§ **Document segment**
=====
Ashley Philippsen is helping to lead Tulsa’s centennial effort to remember and rebuild where hundreds lost their lives.

February 19, 2020

Paula Ann Solis

Paula Ann Solis

In October 2019, HBO started streaming its superhero series Watchmen, set in Tulsa, Oklahoma. Millions of people tuned in expecting the familiar comic book clichés like capes and masked villains, which Watchmen certainly delivered. Less expected? Putting historic racism and its generational impacts at the center of a superhero world.

Ashley Philippsen (Houston ’07), Tulsa’s deputy chief of community development and policy, knew not to be surprised. Watchmen’s opening scene is a 10-minute reenactment of the true-to-life 1921 Tulsa Race Massacre, when white Tulsans attacked the heart of the city’s Black business community, called Black Wall Street, with bombs, arson, and open fire. Experts believe as many as 300 Black people lost their lives. Then, the seminal event was largely erased from the historic record.
=====
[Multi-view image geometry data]
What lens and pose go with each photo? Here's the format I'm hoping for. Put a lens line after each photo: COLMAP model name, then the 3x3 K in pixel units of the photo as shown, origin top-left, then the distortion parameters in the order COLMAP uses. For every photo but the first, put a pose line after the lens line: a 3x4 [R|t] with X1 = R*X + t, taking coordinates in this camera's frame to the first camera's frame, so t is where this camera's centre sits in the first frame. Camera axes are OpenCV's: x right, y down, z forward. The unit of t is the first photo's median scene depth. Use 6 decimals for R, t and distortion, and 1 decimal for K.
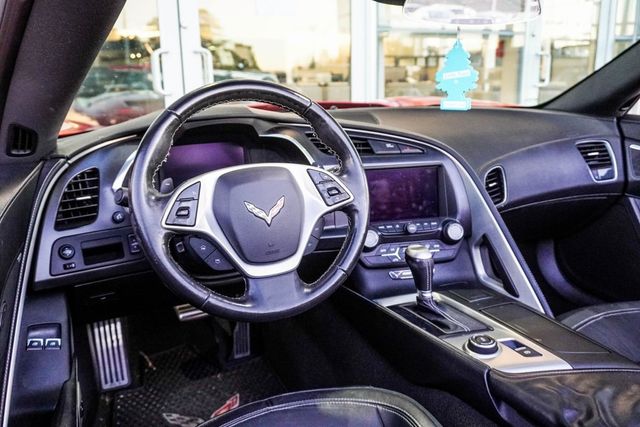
lens RADIAL K [[532.7, 0, 323.5], [0, 532.7, 211.5], [0, 0, 1]] dist [-0.014959, 0.016732]
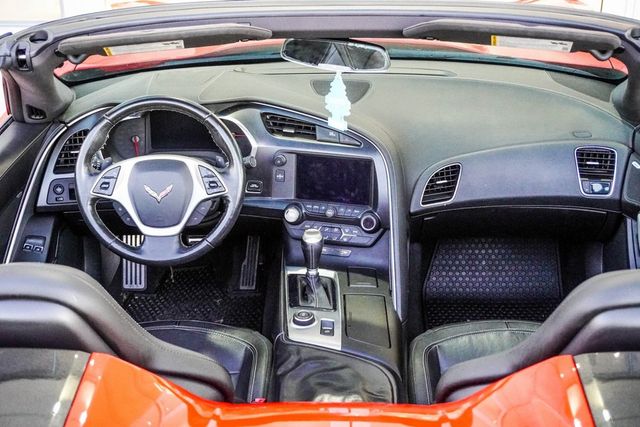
lens RADIAL K [[967.4, 0, 324.3], [0, 967.4, 215.3], [0, 0, 1]] dist [-0.040395, 0.000000]
pose [[0.898599, 0.199471, -0.390809, 1.233654], [-0.122814, 0.969431, 0.212414, -0.511694], [0.421233, -0.142879, 0.895628, -1.083972]]
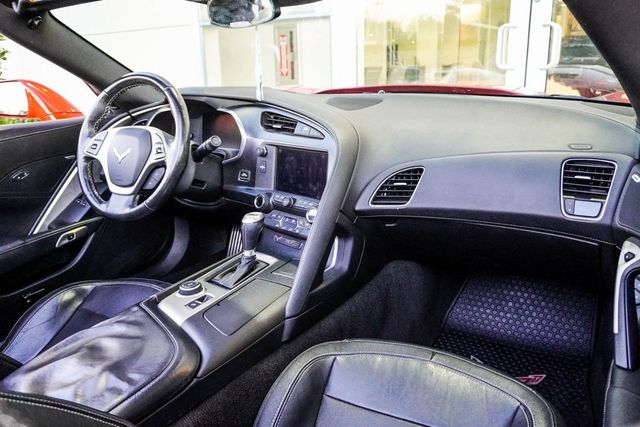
lens RADIAL K [[532.7, 0, 320.7], [0, 532.7, 209.7], [0, 0, 1]] dist [-0.014959, 0.016732]
pose [[0.562941, 0.229717, -0.793932, 1.443428], [-0.184023, 0.971322, 0.150561, -0.178070], [0.805750, 0.061344, 0.589070, 0.499982]]
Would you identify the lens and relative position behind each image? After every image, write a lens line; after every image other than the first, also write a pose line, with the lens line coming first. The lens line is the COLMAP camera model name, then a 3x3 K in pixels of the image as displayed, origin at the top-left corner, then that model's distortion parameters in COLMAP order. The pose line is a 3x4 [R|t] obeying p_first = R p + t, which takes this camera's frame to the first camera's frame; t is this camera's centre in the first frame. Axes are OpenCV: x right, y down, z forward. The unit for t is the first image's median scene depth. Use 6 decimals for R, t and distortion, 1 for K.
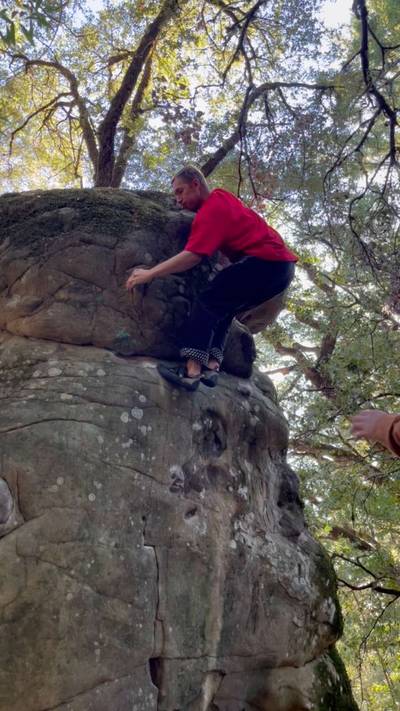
lens RADIAL K [[595.1, 0, 200.0], [0, 595.1, 355.5], [0, 0, 1]] dist [0.001746, 0.008845]
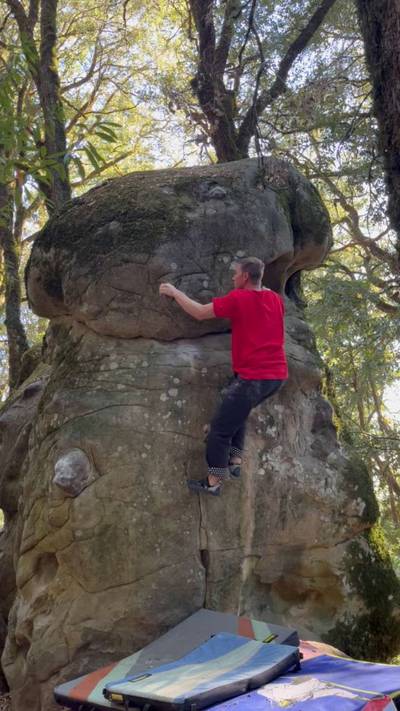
lens RADIAL K [[595.1, 0, 200.0], [0, 595.1, 355.5], [0, 0, 1]] dist [0.001746, 0.008845]
pose [[0.954354, -0.042822, -0.295591, 0.354120], [0.125102, 0.955983, 0.265415, -0.332575], [0.271214, -0.290279, 0.917704, -0.216808]]
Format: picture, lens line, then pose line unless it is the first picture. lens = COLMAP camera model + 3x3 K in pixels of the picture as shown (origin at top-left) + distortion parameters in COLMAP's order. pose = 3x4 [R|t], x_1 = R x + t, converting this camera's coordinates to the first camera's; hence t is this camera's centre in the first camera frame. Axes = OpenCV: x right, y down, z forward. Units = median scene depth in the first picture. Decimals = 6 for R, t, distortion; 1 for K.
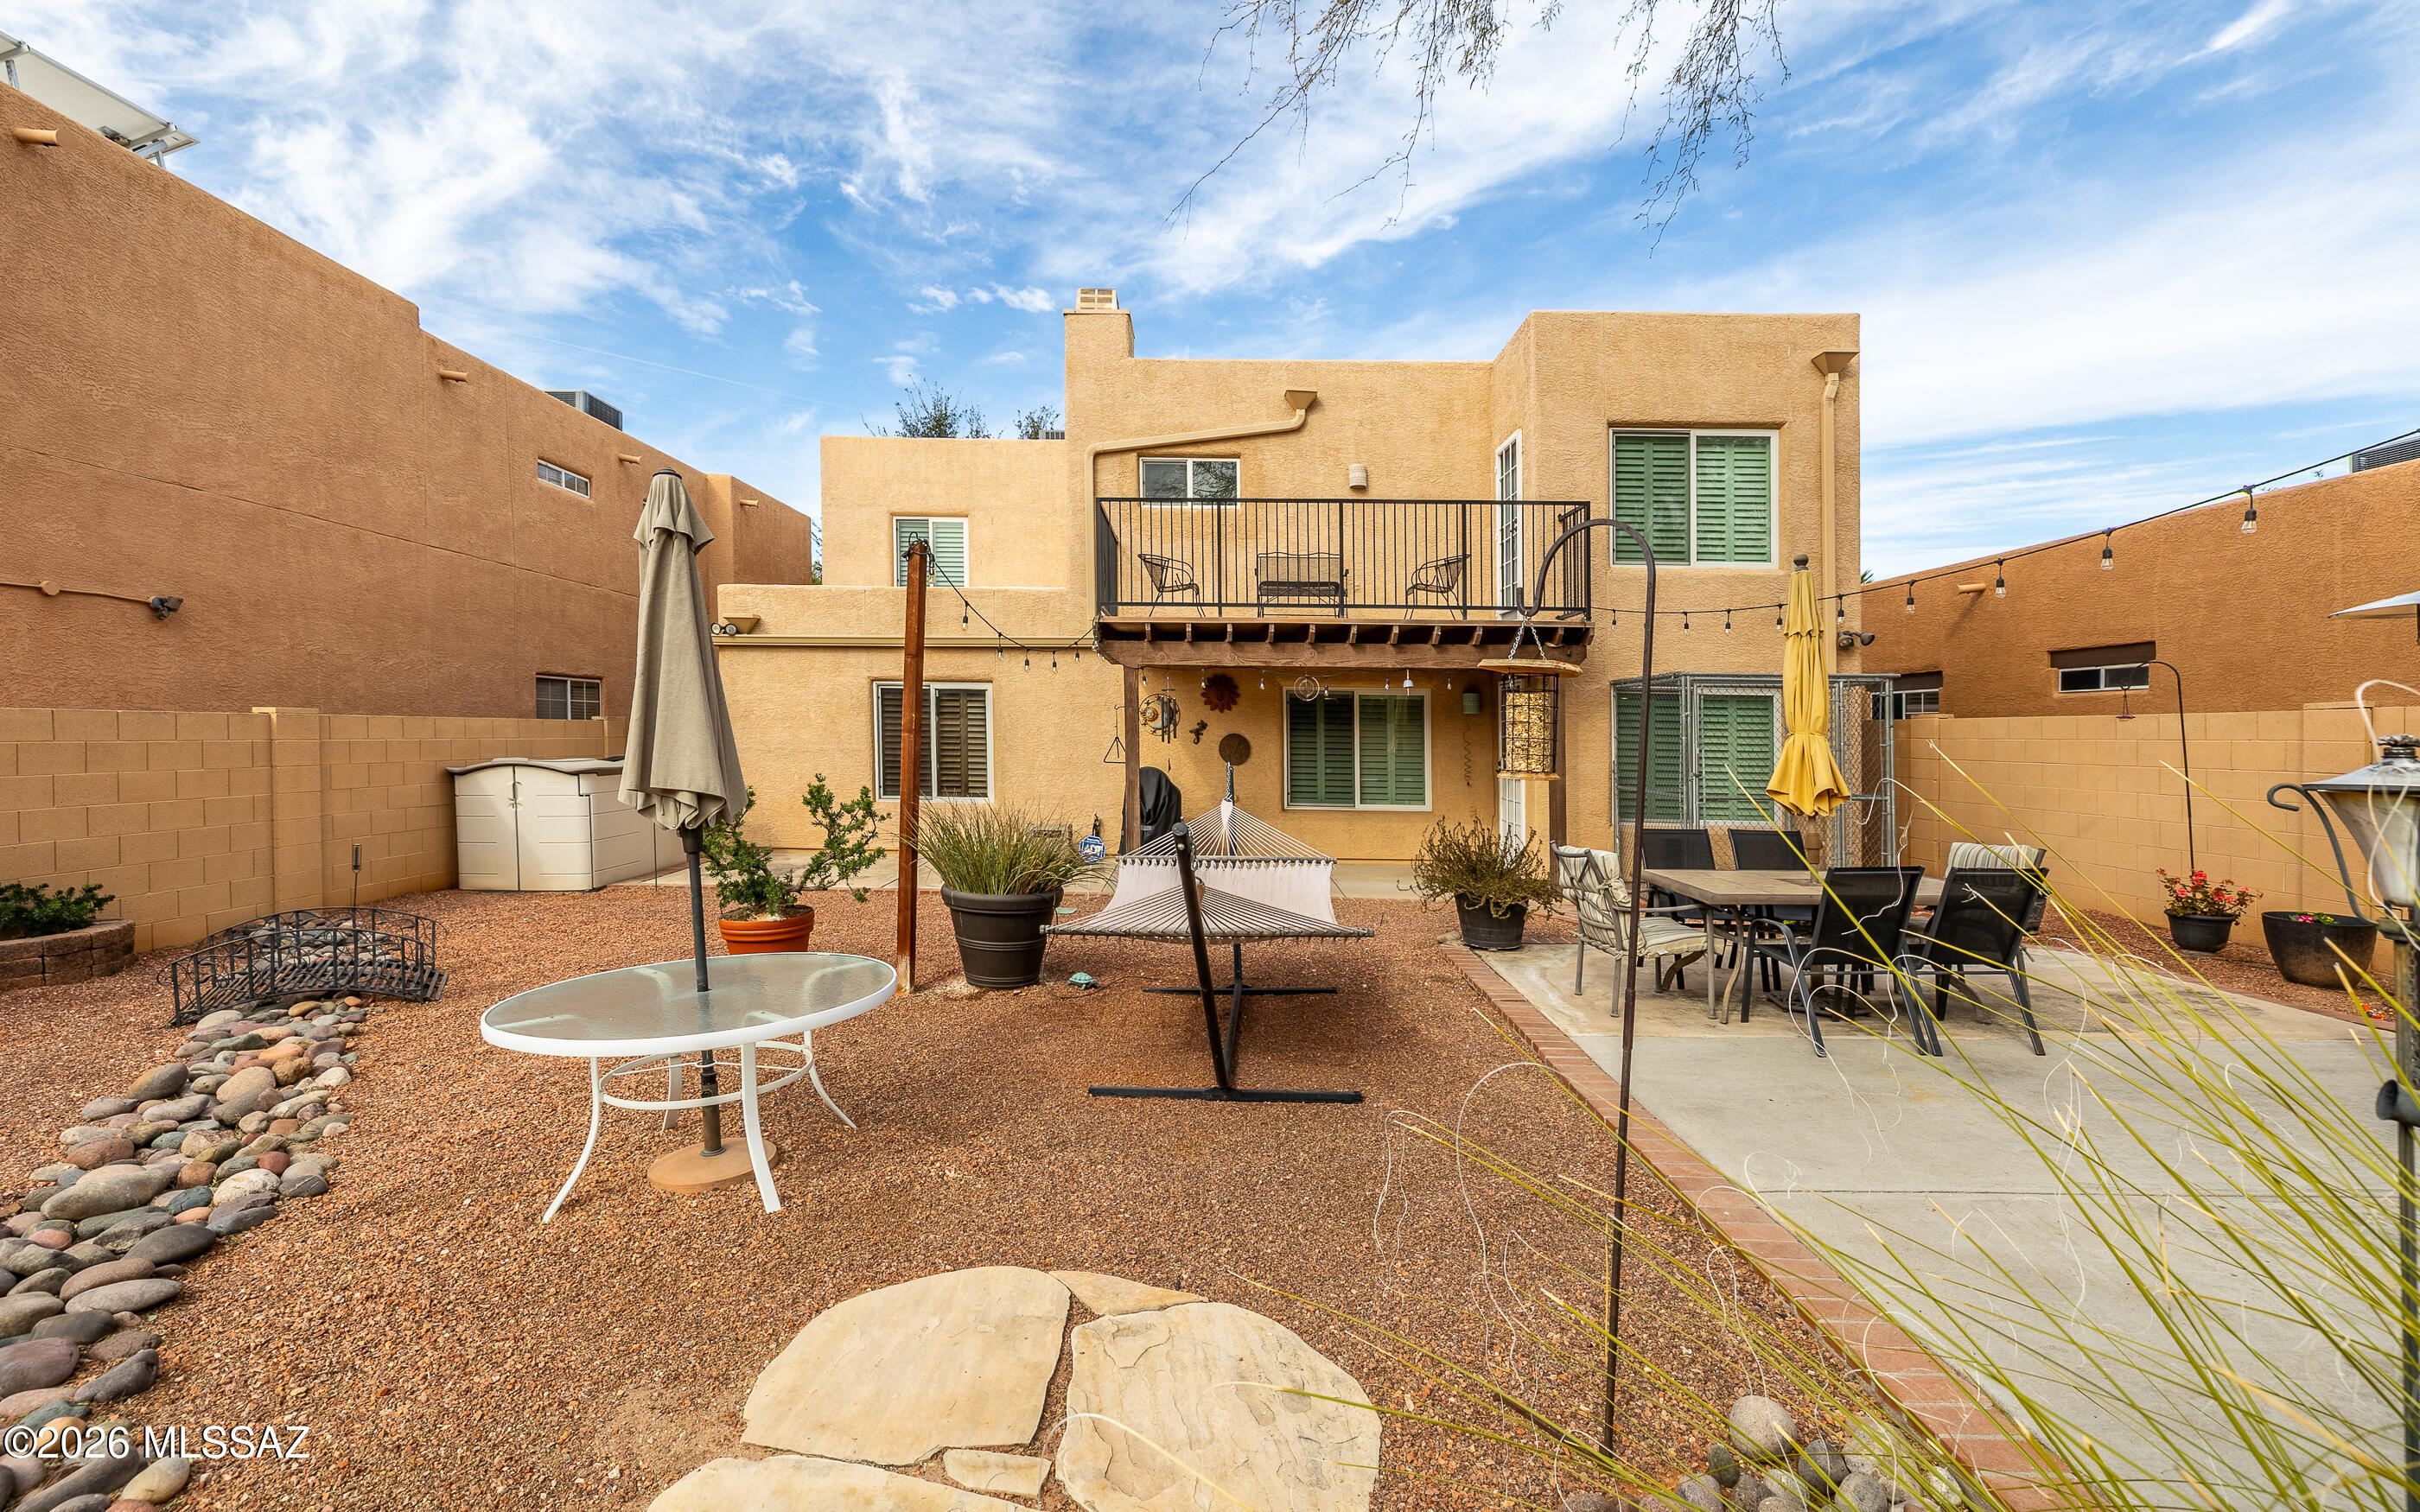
=====
§ **Assigned task A**
Render this sentence from the Tulsa article in Spanish: "Experts believe as many as 300 Black people lost their lives."
§ **Assigned task B**
Extend the article on Tulsa's centennial remembrance of the 1921 massacre, picking up after its final sentence.

§ **Final answer A**
Los expertos creen que hasta 300 personas negras perdieron la vida.

§ **Final answer B**
As Tulsa nears May 31, 2021, marking 100 years since the start of the massacre, Philippsen is helping to lead the city’s efforts to remember and rebuild. She’s spearheading commemorations, which will include a grant program for Tulsans to decide their own meaningful ways not to simply remember the massacre but also propose ways to dissolve its consequences.

Some Tulsans would prefer their city not dwell on the tragedy, says Philippsen, who previously led LEAD North, a leadership development program aimed at cultivating ideas to contribute to the vibrant North Tulsa neighborhoods impacted by the massacre and its aftermath. But “what people tried to suppress for 100 years is getting out. The stars are aligning for this story to be elevated.”

In December 2019, two months after the launch of Watchmen, state researchers released a report finding evidence of possible mass graves of people murdered during the massacre. A public oversight committee has been formed to investigate the findings, with Philippsen leading the effort to collect genealogical records and oral histories. Tulsa’s Mayor G.T. Bynum, who hired Philippsen, has compared the committee’s work to a long-overdue “homicide investigation.”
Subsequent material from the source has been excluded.